What to work on — How many lines of the data contain the string "effects"? Write the number and nothing more.

Source information —
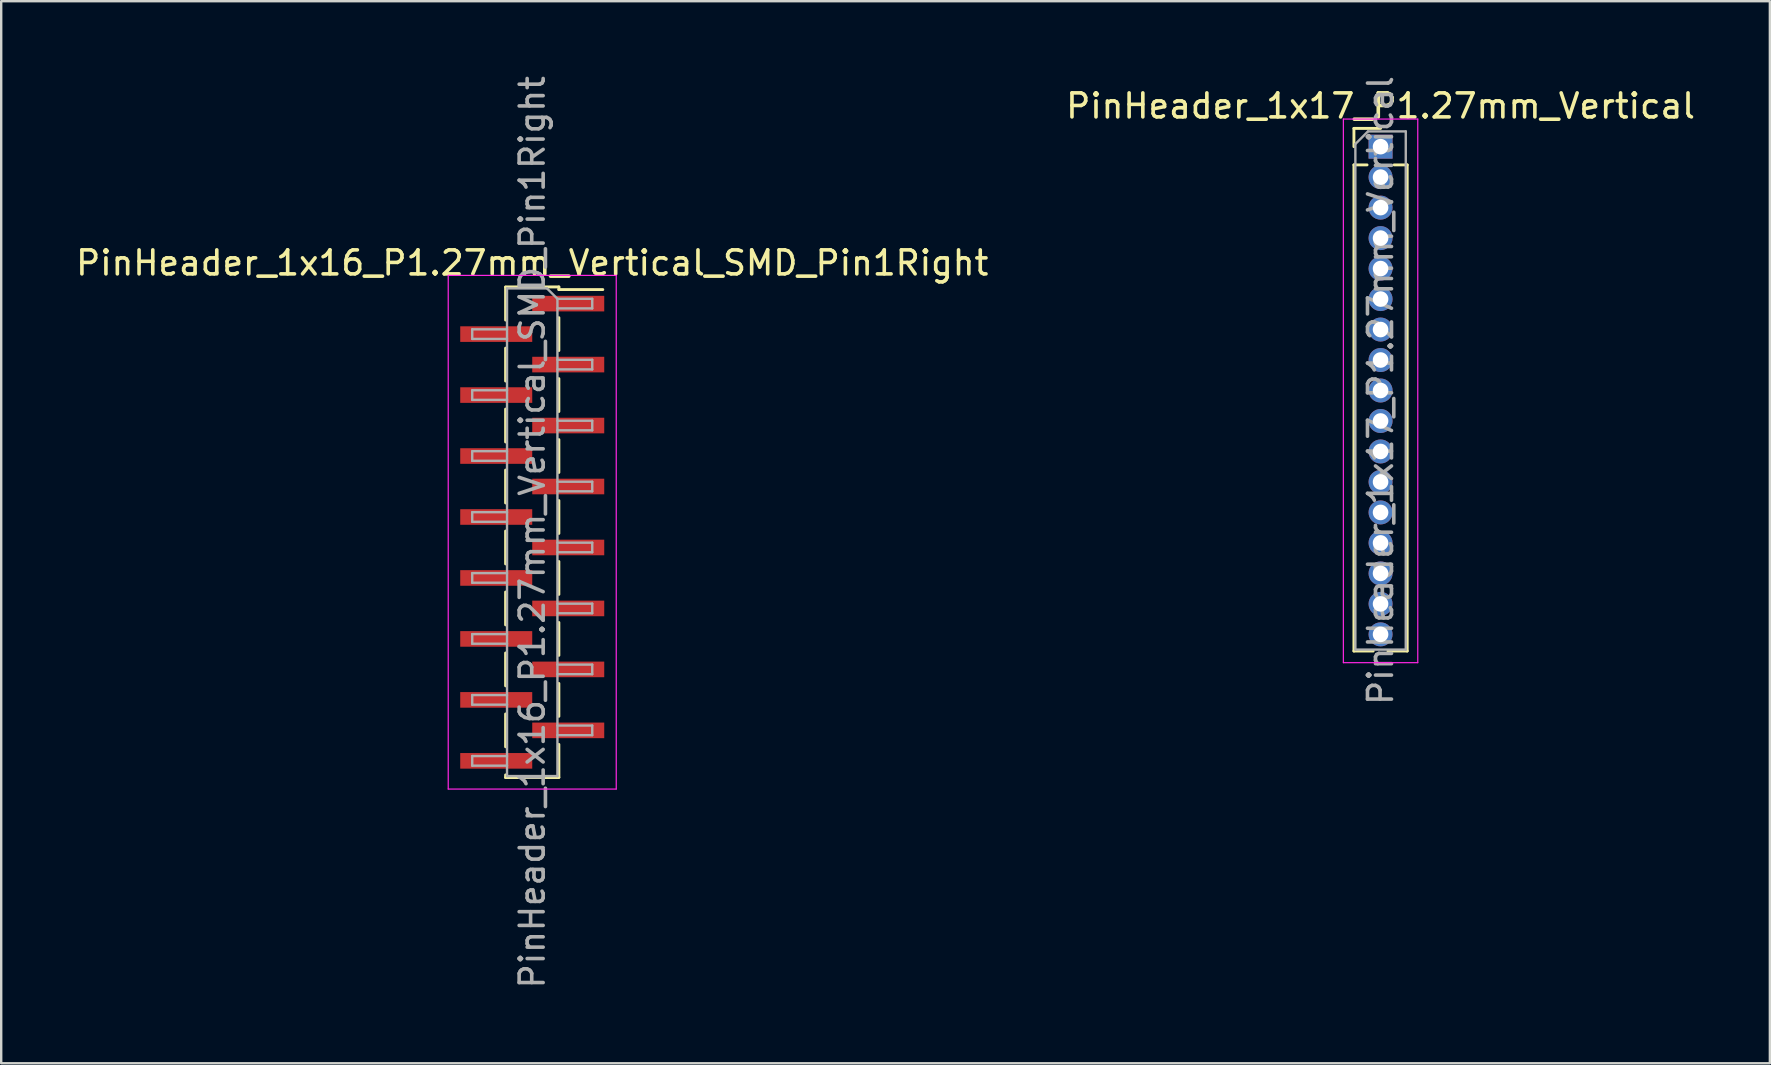
<source format=kicad_pcb>
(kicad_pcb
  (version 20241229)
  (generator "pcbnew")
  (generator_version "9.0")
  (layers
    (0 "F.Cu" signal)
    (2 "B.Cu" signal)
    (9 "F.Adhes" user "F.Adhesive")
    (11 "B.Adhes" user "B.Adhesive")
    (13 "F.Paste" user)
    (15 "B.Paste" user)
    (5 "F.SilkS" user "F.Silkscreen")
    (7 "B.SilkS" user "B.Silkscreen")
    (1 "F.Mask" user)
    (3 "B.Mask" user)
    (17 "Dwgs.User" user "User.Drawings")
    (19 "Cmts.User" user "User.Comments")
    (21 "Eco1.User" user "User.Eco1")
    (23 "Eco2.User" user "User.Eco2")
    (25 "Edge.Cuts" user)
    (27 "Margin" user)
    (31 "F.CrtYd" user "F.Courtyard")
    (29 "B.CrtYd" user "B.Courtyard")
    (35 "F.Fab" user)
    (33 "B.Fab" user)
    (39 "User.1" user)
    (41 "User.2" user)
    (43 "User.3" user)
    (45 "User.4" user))
  (footprint "PinHeader_1x16_P1.27mm_Vertical_SMD_Pin1Right"
    (layer "F.Cu")
    (at 19.125 19.125)
    (property "Reference" "PinHeader_1x16_P1.27mm_Vertical_SMD_Pin1Right" (at 0 -11.22 0) (layer "F.SilkS") (effects (font (size 1 1) (thickness 0.15))))
    (attr smd)
    (fp_line (start -1.11 -10.22) (end 1.11 -10.22) (stroke (width 0.12) (type solid)) (layer "F.SilkS"))
    (fp_line (start -1.11 -10.21) (end -1.11 -8.84) (stroke (width 0.12) (type solid)) (layer "F.SilkS"))
    (fp_line (start -1.11 -7.67) (end -1.11 -6.3) (stroke (width 0.12) (type solid)) (layer "F.SilkS"))
    (fp_line (start -1.11 -5.13) (end -1.11 -3.76) (stroke (width 0.12) (type solid)) (layer "F.SilkS"))
    (fp_line (start -1.11 -2.59) (end -1.11 -1.22) (stroke (width 0.12) (type solid)) (layer "F.SilkS"))
    (fp_line (start -1.11 -0.05) (end -1.11 1.32) (stroke (width 0.12) (type solid)) (layer "F.SilkS"))
    (fp_line (start -1.11 2.49) (end -1.11 3.86) (stroke (width 0.12) (type solid)) (layer "F.SilkS"))
    (fp_line (start -1.11 5.03) (end -1.11 6.4) (stroke (width 0.12) (type solid)) (layer "F.SilkS"))
    (fp_line (start -1.11 7.57) (end -1.11 8.94) (stroke (width 0.12) (type solid)) (layer "F.SilkS"))
    (fp_line (start -1.11 10.11) (end -1.11 10.22) (stroke (width 0.12) (type solid)) (layer "F.SilkS"))
    (fp_line (start -1.11 10.22) (end 1.11 10.22) (stroke (width 0.12) (type solid)) (layer "F.SilkS"))
    (fp_line (start 1.11 -10.22) (end 1.11 -10.11) (stroke (width 0.12) (type solid)) (layer "F.SilkS"))
    (fp_line (start 1.11 -10.11) (end 2.94 -10.11) (stroke (width 0.12) (type solid)) (layer "F.SilkS"))
    (fp_line (start 1.11 -8.94) (end 1.11 -7.57) (stroke (width 0.12) (type solid)) (layer "F.SilkS"))
    (fp_line (start 1.11 -6.4) (end 1.11 -5.03) (stroke (width 0.12) (type solid)) (layer "F.SilkS"))
    (fp_line (start 1.11 -3.86) (end 1.11 -2.49) (stroke (width 0.12) (type solid)) (layer "F.SilkS"))
    (fp_line (start 1.11 -1.32) (end 1.11 0.05) (stroke (width 0.12) (type solid)) (layer "F.SilkS"))
    (fp_line (start 1.11 1.22) (end 1.11 2.59) (stroke (width 0.12) (type solid)) (layer "F.SilkS"))
    (fp_line (start 1.11 3.76) (end 1.11 5.13) (stroke (width 0.12) (type solid)) (layer "F.SilkS"))
    (fp_line (start 1.11 6.3) (end 1.11 7.67) (stroke (width 0.12) (type solid)) (layer "F.SilkS"))
    (fp_line (start 1.11 8.84) (end 1.11 10.21) (stroke (width 0.12) (type solid)) (layer "F.SilkS"))
    (fp_line (start -3.5 -10.7) (end -3.5 10.7) (stroke (width 0.05) (type solid)) (layer "F.CrtYd"))
    (fp_line (start -3.5 10.7) (end 3.5 10.7) (stroke (width 0.05) (type solid)) (layer "F.CrtYd"))
    (fp_line (start 3.5 -10.7) (end -3.5 -10.7) (stroke (width 0.05) (type solid)) (layer "F.CrtYd"))
    (fp_line (start 3.5 10.7) (end 3.5 -10.7) (stroke (width 0.05) (type solid)) (layer "F.CrtYd"))
    (fp_line (start -2.5 -8.455) (end -2.5 -8.055) (stroke (width 0.1) (type solid)) (layer "F.Fab"))
    (fp_line (start -2.5 -8.055) (end -1.05 -8.055) (stroke (width 0.1) (type solid)) (layer "F.Fab"))
    (fp_line (start -2.5 -5.915) (end -2.5 -5.515) (stroke (width 0.1) (type solid)) (layer "F.Fab"))
    (fp_line (start -2.5 -5.515) (end -1.05 -5.515) (stroke (width 0.1) (type solid)) (layer "F.Fab"))
    (fp_line (start -2.5 -3.375) (end -2.5 -2.975) (stroke (width 0.1) (type solid)) (layer "F.Fab"))
    (fp_line (start -2.5 -2.975) (end -1.05 -2.975) (stroke (width 0.1) (type solid)) (layer "F.Fab"))
    (fp_line (start -2.5 -0.835) (end -2.5 -0.435) (stroke (width 0.1) (type solid)) (layer "F.Fab"))
    (fp_line (start -2.5 -0.435) (end -1.05 -0.435) (stroke (width 0.1) (type solid)) (layer "F.Fab"))
    (fp_line (start -2.5 1.705) (end -2.5 2.105) (stroke (width 0.1) (type solid)) (layer "F.Fab"))
    (fp_line (start -2.5 2.105) (end -1.05 2.105) (stroke (width 0.1) (type solid)) (layer "F.Fab"))
    (fp_line (start -2.5 4.245) (end -2.5 4.645) (stroke (width 0.1) (type solid)) (layer "F.Fab"))
    (fp_line (start -2.5 4.645) (end -1.05 4.645) (stroke (width 0.1) (type solid)) (layer "F.Fab"))
    (fp_line (start -2.5 6.785) (end -2.5 7.185) (stroke (width 0.1) (type solid)) (layer "F.Fab"))
    (fp_line (start -2.5 7.185) (end -1.05 7.185) (stroke (width 0.1) (type solid)) (layer "F.Fab"))
    (fp_line (start -2.5 9.325) (end -2.5 9.725) (stroke (width 0.1) (type solid)) (layer "F.Fab"))
    (fp_line (start -2.5 9.725) (end -1.05 9.725) (stroke (width 0.1) (type solid)) (layer "F.Fab"))
    (fp_line (start -1.05 -10.16) (end -1.05 10.16) (stroke (width 0.1) (type solid)) (layer "F.Fab"))
    (fp_line (start -1.05 -10.16) (end 0.615 -10.16) (stroke (width 0.1) (type solid)) (layer "F.Fab"))
    (fp_line (start -1.05 -8.455) (end -2.5 -8.455) (stroke (width 0.1) (type solid)) (layer "F.Fab"))
    (fp_line (start -1.05 -5.915) (end -2.5 -5.915) (stroke (width 0.1) (type solid)) (layer "F.Fab"))
    (fp_line (start -1.05 -3.375) (end -2.5 -3.375) (stroke (width 0.1) (type solid)) (layer "F.Fab"))
    (fp_line (start -1.05 -0.835) (end -2.5 -0.835) (stroke (width 0.1) (type solid)) (layer "F.Fab"))
    (fp_line (start -1.05 1.705) (end -2.5 1.705) (stroke (width 0.1) (type solid)) (layer "F.Fab"))
    (fp_line (start -1.05 4.245) (end -2.5 4.245) (stroke (width 0.1) (type solid)) (layer "F.Fab"))
    (fp_line (start -1.05 6.785) (end -2.5 6.785) (stroke (width 0.1) (type solid)) (layer "F.Fab"))
    (fp_line (start -1.05 9.325) (end -2.5 9.325) (stroke (width 0.1) (type solid)) (layer "F.Fab"))
    (fp_line (start 1.05 -9.725) (end 0.615 -10.16) (stroke (width 0.1) (type solid)) (layer "F.Fab"))
    (fp_line (start 1.05 -9.725) (end 2.5 -9.725) (stroke (width 0.1) (type solid)) (layer "F.Fab"))
    (fp_line (start 1.05 -7.185) (end 2.5 -7.185) (stroke (width 0.1) (type solid)) (layer "F.Fab"))
    (fp_line (start 1.05 -4.645) (end 2.5 -4.645) (stroke (width 0.1) (type solid)) (layer "F.Fab"))
    (fp_line (start 1.05 -2.105) (end 2.5 -2.105) (stroke (width 0.1) (type solid)) (layer "F.Fab"))
    (fp_line (start 1.05 0.435) (end 2.5 0.435) (stroke (width 0.1) (type solid)) (layer "F.Fab"))
    (fp_line (start 1.05 2.975) (end 2.5 2.975) (stroke (width 0.1) (type solid)) (layer "F.Fab"))
    (fp_line (start 1.05 5.515) (end 2.5 5.515) (stroke (width 0.1) (type solid)) (layer "F.Fab"))
    (fp_line (start 1.05 8.055) (end 2.5 8.055) (stroke (width 0.1) (type solid)) (layer "F.Fab"))
    (fp_line (start 1.05 10.16) (end -1.05 10.16) (stroke (width 0.1) (type solid)) (layer "F.Fab"))
    (fp_line (start 1.05 10.16) (end 1.05 -9.725) (stroke (width 0.1) (type solid)) (layer "F.Fab"))
    (fp_line (start 2.5 -9.725) (end 2.5 -9.325) (stroke (width 0.1) (type solid)) (layer "F.Fab"))
    (fp_line (start 2.5 -9.325) (end 1.05 -9.325) (stroke (width 0.1) (type solid)) (layer "F.Fab"))
    (fp_line (start 2.5 -7.185) (end 2.5 -6.785) (stroke (width 0.1) (type solid)) (layer "F.Fab"))
    (fp_line (start 2.5 -6.785) (end 1.05 -6.785) (stroke (width 0.1) (type solid)) (layer "F.Fab"))
    (fp_line (start 2.5 -4.645) (end 2.5 -4.245) (stroke (width 0.1) (type solid)) (layer "F.Fab"))
    (fp_line (start 2.5 -4.245) (end 1.05 -4.245) (stroke (width 0.1) (type solid)) (layer "F.Fab"))
    (fp_line (start 2.5 -2.105) (end 2.5 -1.705) (stroke (width 0.1) (type solid)) (layer "F.Fab"))
    (fp_line (start 2.5 -1.705) (end 1.05 -1.705) (stroke (width 0.1) (type solid)) (layer "F.Fab"))
    (fp_line (start 2.5 0.435) (end 2.5 0.835) (stroke (width 0.1) (type solid)) (layer "F.Fab"))
    (fp_line (start 2.5 0.835) (end 1.05 0.835) (stroke (width 0.1) (type solid)) (layer "F.Fab"))
    (fp_line (start 2.5 2.975) (end 2.5 3.375) (stroke (width 0.1) (type solid)) (layer "F.Fab"))
    (fp_line (start 2.5 3.375) (end 1.05 3.375) (stroke (width 0.1) (type solid)) (layer "F.Fab"))
    (fp_line (start 2.5 5.515) (end 2.5 5.915) (stroke (width 0.1) (type solid)) (layer "F.Fab"))
    (fp_line (start 2.5 5.915) (end 1.05 5.915) (stroke (width 0.1) (type solid)) (layer "F.Fab"))
    (fp_line (start 2.5 8.055) (end 2.5 8.455) (stroke (width 0.1) (type solid)) (layer "F.Fab"))
    (fp_line (start 2.5 8.455) (end 1.05 8.455) (stroke (width 0.1) (type solid)) (layer "F.Fab"))
    (fp_text user "${REFERENCE}" (at 0 0 90) (layer "F.Fab") (effects (font (size 1 1) (thickness 0.15))))
    (pad "1" smd rect (at 1.5 -9.525) (size 3 0.65) (layers "F.Cu" "F.Mask" "F.Paste"))
    (pad "2" smd rect (at -1.5 -8.255) (size 3 0.65) (layers "F.Cu" "F.Mask" "F.Paste"))
    (pad "3" smd rect (at 1.5 -6.985) (size 3 0.65) (layers "F.Cu" "F.Mask" "F.Paste"))
    (pad "4" smd rect (at -1.5 -5.715) (size 3 0.65) (layers "F.Cu" "F.Mask" "F.Paste"))
    (pad "5" smd rect (at 1.5 -4.445) (size 3 0.65) (layers "F.Cu" "F.Mask" "F.Paste"))
    (pad "6" smd rect (at -1.5 -3.175) (size 3 0.65) (layers "F.Cu" "F.Mask" "F.Paste"))
    (pad "7" smd rect (at 1.5 -1.905) (size 3 0.65) (layers "F.Cu" "F.Mask" "F.Paste"))
    (pad "8" smd rect (at -1.5 -0.635) (size 3 0.65) (layers "F.Cu" "F.Mask" "F.Paste"))
    (pad "9" smd rect (at 1.5 0.635) (size 3 0.65) (layers "F.Cu" "F.Mask" "F.Paste"))
    (pad "10" smd rect (at -1.5 1.905) (size 3 0.65) (layers "F.Cu" "F.Mask" "F.Paste"))
    (pad "11" smd rect (at 1.5 3.175) (size 3 0.65) (layers "F.Cu" "F.Mask" "F.Paste"))
    (pad "12" smd rect (at -1.5 4.445) (size 3 0.65) (layers "F.Cu" "F.Mask" "F.Paste"))
    (pad "13" smd rect (at 1.5 5.715) (size 3 0.65) (layers "F.Cu" "F.Mask" "F.Paste"))
    (pad "14" smd rect (at -1.5 6.985) (size 3 0.65) (layers "F.Cu" "F.Mask" "F.Paste"))
    (pad "15" smd rect (at 1.5 8.255) (size 3 0.65) (layers "F.Cu" "F.Mask" "F.Paste"))
    (pad "16" smd rect (at -1.5 9.525) (size 3 0.65) (layers "F.Cu" "F.Mask" "F.Paste")))
  (footprint "PinHeader_1x17_P1.27mm_Vertical"
    (layer "F.Cu")
    (at 54.47 3.06)
    (property "Reference" "PinHeader_1x17_P1.27mm_Vertical" (at 0 -1.695 0) (layer "F.SilkS") (effects (font (size 1 1) (thickness 0.15))))
    (attr through_hole)
    (fp_line (start -1.11 -0.76) (end 0 -0.76) (stroke (width 0.12) (type solid)) (layer "F.SilkS"))
    (fp_line (start -1.11 0) (end -1.11 -0.76) (stroke (width 0.12) (type solid)) (layer "F.SilkS"))
    (fp_line (start -1.11 0.76) (end -1.11 21.015) (stroke (width 0.12) (type solid)) (layer "F.SilkS"))
    (fp_line (start -1.11 0.76) (end -0.563 0.76) (stroke (width 0.12) (type solid)) (layer "F.SilkS"))
    (fp_line (start -1.11 21.015) (end -0.308 21.015) (stroke (width 0.12) (type solid)) (layer "F.SilkS"))
    (fp_line (start 0.308 21.015) (end 1.11 21.015) (stroke (width 0.12) (type solid)) (layer "F.SilkS"))
    (fp_line (start 0.563 0.76) (end 1.11 0.76) (stroke (width 0.12) (type solid)) (layer "F.SilkS"))
    (fp_line (start 1.11 0.76) (end 1.11 21.015) (stroke (width 0.12) (type solid)) (layer "F.SilkS"))
    (fp_line (start -1.55 -1.15) (end -1.55 21.5) (stroke (width 0.05) (type solid)) (layer "F.CrtYd"))
    (fp_line (start -1.55 21.5) (end 1.55 21.5) (stroke (width 0.05) (type solid)) (layer "F.CrtYd"))
    (fp_line (start 1.55 -1.15) (end -1.55 -1.15) (stroke (width 0.05) (type solid)) (layer "F.CrtYd"))
    (fp_line (start 1.55 21.5) (end 1.55 -1.15) (stroke (width 0.05) (type solid)) (layer "F.CrtYd"))
    (fp_line (start -1.05 -0.11) (end -0.525 -0.635) (stroke (width 0.1) (type solid)) (layer "F.Fab"))
    (fp_line (start -1.05 20.955) (end -1.05 -0.11) (stroke (width 0.1) (type solid)) (layer "F.Fab"))
    (fp_line (start -0.525 -0.635) (end 1.05 -0.635) (stroke (width 0.1) (type solid)) (layer "F.Fab"))
    (fp_line (start 1.05 -0.635) (end 1.05 20.955) (stroke (width 0.1) (type solid)) (layer "F.Fab"))
    (fp_line (start 1.05 20.955) (end -1.05 20.955) (stroke (width 0.1) (type solid)) (layer "F.Fab"))
    (fp_text user "${REFERENCE}" (at 0 10.16 90) (layer "F.Fab") (effects (font (size 1 1) (thickness 0.15))))
    (pad "1" thru_hole rect (at 0 0) (size 1 1) (drill 0.65) (layers "*.Cu" "*.Mask"))
    (pad "2" thru_hole oval (at 0 1.27) (size 1 1) (drill 0.65) (layers "*.Cu" "*.Mask"))
    (pad "3" thru_hole oval (at 0 2.54) (size 1 1) (drill 0.65) (layers "*.Cu" "*.Mask"))
    (pad "4" thru_hole oval (at 0 3.81) (size 1 1) (drill 0.65) (layers "*.Cu" "*.Mask"))
    (pad "5" thru_hole oval (at 0 5.08) (size 1 1) (drill 0.65) (layers "*.Cu" "*.Mask"))
    (pad "6" thru_hole oval (at 0 6.35) (size 1 1) (drill 0.65) (layers "*.Cu" "*.Mask"))
    (pad "7" thru_hole oval (at 0 7.62) (size 1 1) (drill 0.65) (layers "*.Cu" "*.Mask"))
    (pad "8" thru_hole oval (at 0 8.89) (size 1 1) (drill 0.65) (layers "*.Cu" "*.Mask"))
    (pad "9" thru_hole oval (at 0 10.16) (size 1 1) (drill 0.65) (layers "*.Cu" "*.Mask"))
    (pad "10" thru_hole oval (at 0 11.43) (size 1 1) (drill 0.65) (layers "*.Cu" "*.Mask"))
    (pad "11" thru_hole oval (at 0 12.7) (size 1 1) (drill 0.65) (layers "*.Cu" "*.Mask"))
    (pad "12" thru_hole oval (at 0 13.97) (size 1 1) (drill 0.65) (layers "*.Cu" "*.Mask"))
    (pad "13" thru_hole oval (at 0 15.24) (size 1 1) (drill 0.65) (layers "*.Cu" "*.Mask"))
    (pad "14" thru_hole oval (at 0 16.51) (size 1 1) (drill 0.65) (layers "*.Cu" "*.Mask"))
    (pad "15" thru_hole oval (at 0 17.78) (size 1 1) (drill 0.65) (layers "*.Cu" "*.Mask"))
    (pad "16" thru_hole oval (at 0 19.05) (size 1 1) (drill 0.65) (layers "*.Cu" "*.Mask"))
    (pad "17" thru_hole oval (at 0 20.32) (size 1 1) (drill 0.65) (layers "*.Cu" "*.Mask")))
  (gr_rect
    (start -3 -3)
    (end 70.69 41.25)
    (stroke (width 0.1) (type default))
    (fill no)
    (layer "Edge.Cuts")))
</source>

Answer to this problem — 4